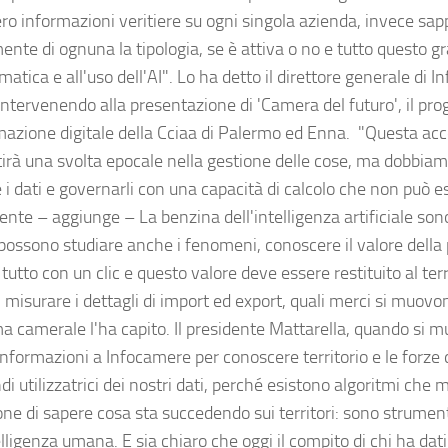
ro informazioni veritiere su ogni singola azienda, invece sa
nte di ognuna la tipologia, se è attiva o no e tutto questo gr
rmatica e all'uso dell'AI". Lo ha detto il direttore generale di
ntervenendo alla presentazione di 'Camera del futuro', il prog
mazione digitale della Cciaa di Palermo ed Enna. "Questa ac
irà una svolta epocale nella gestione delle cose, ma dobbia
i dati e governarli con una capacità di calcolo che non può es
ente – aggiunge – La benzina dell'intelligenza artificiale sono 
 possono studiare anche i fenomeni, conoscere il valore della 
 tutto con un clic e questo valore deve essere restituito al ter
i misurare i dettagli di import ed export, quali merci si muov
ma camerale l'ha capito. Il presidente Mattarella, quando si mu
nformazioni a Infocamere per conoscere territorio e le forze d
di utilizzatrici dei nostri dati, perché esistono algoritmi che 
one di sapere cosa sta succedendo sui territori: sono strumen
elligenza umana. E sia chiaro che oggi il compito di chi ha dati 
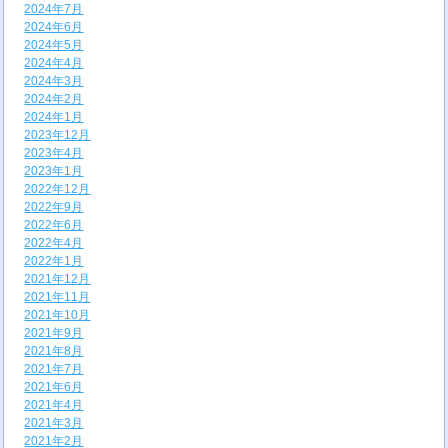
2024年7月
2024年6月
2024年5月
2024年4月
2024年3月
2024年2月
2024年1月
2023年12月
2023年4月
2023年1月
2022年12月
2022年9月
2022年6月
2022年4月
2022年1月
2021年12月
2021年11月
2021年10月
2021年9月
2021年8月
2021年7月
2021年6月
2021年4月
2021年3月
2021年2月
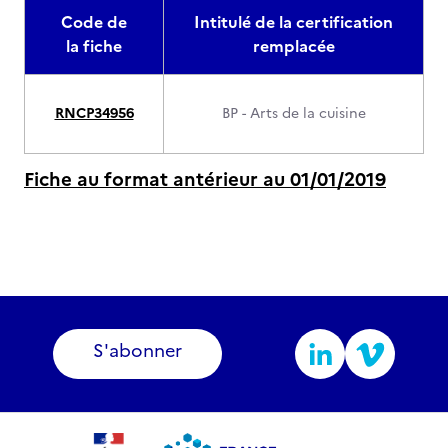
Code de
Intitulé de la certification
la fiche
remplacée
RNCP34956
BP - Arts de la cuisine
Fiche au format antérieur au 01/01/2019
S'abonner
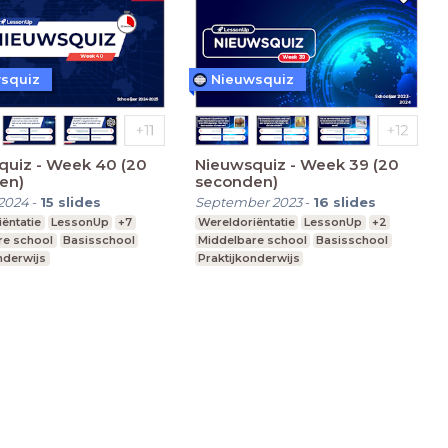
squiz
Nieuwsquiz
quiz - Week 40 (20
Nieuwsquiz - Week 39 (20
en)
seconden)
2024
-
15
slides
September 2023
-
16
slides
ëntatie
LessonUp
+7
Wereldoriëntatie
LessonUp
+2
re school
Basisschool
Middelbare school
Basisschool
nderwijs
Praktijkonderwijs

○ ○ ○ ○ ○ ○ ○

- Exercise goal: Above are the entries; copy every line among them that contains the word "dati".

- Expected answer:
i dati e governarli con una capacità di calcolo che non può es
di utilizzatrici dei nostri dati, perché esistono algoritmi che 
elligenza umana. E sia chiaro che oggi il compito di chi ha dati 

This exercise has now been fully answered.